Comment by rswail
2 days ago
Aside from the economics, the question is why do it in orbit vs on land (or sea)?
What are the regulatory/legal gains? Lack of jurisdiction means open slather?
What are the national security gains? Redundancy and resiliency by each satellite being a "micro-compute" connected by high speed laser links? So more resilient to attack?
Why do it at all?
I think the only reason is for legal purpose.
If data is downloaded illegally from space, stored in space and model trained on it... it will be a mess juridically if someone complain.
Same for model inference, it will be hard for a government to put controls on the model output.
I think the main draw is its elegance. You have very efficient power from the sun, put that directly into your compute, radiate it out.
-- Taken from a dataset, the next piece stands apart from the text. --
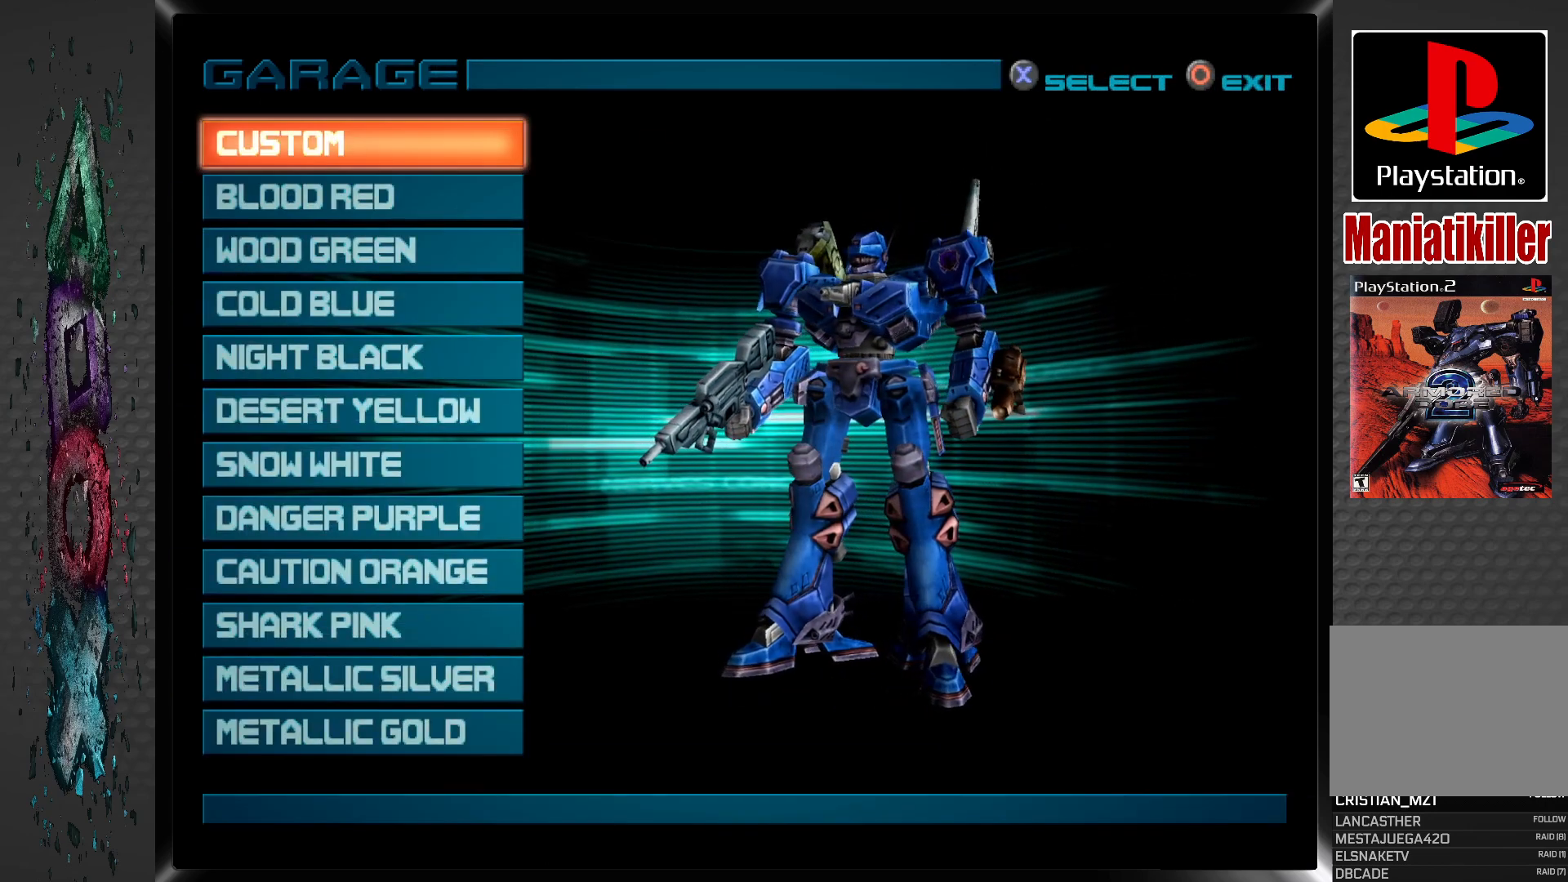
{"buttons": [], "left_stick": "center", "right_stick": "center", "events": [[167, "DPAD_DOWN", "down"], [283, "DPAD_DOWN", "up"]]}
Energy is ~free, no heavy infrastructure required, just a closed circuit for computing.
Elegance compared to a PV/Storage facility built next door to a data centre?
It doesn't make sense right now, and won't for at least 5-10 years.
By which time, this current round of hype will have burned up ~$1T if it doesn't fall apart from the current internal contradictions and lack of market/customers/uses.
We're still on the uphill ride of the Gartner hype cycle, not even at the "Peak of Inflated Expectations" yet.
We also have very efficient power from the sun here on earth. I don't get how that is an argument.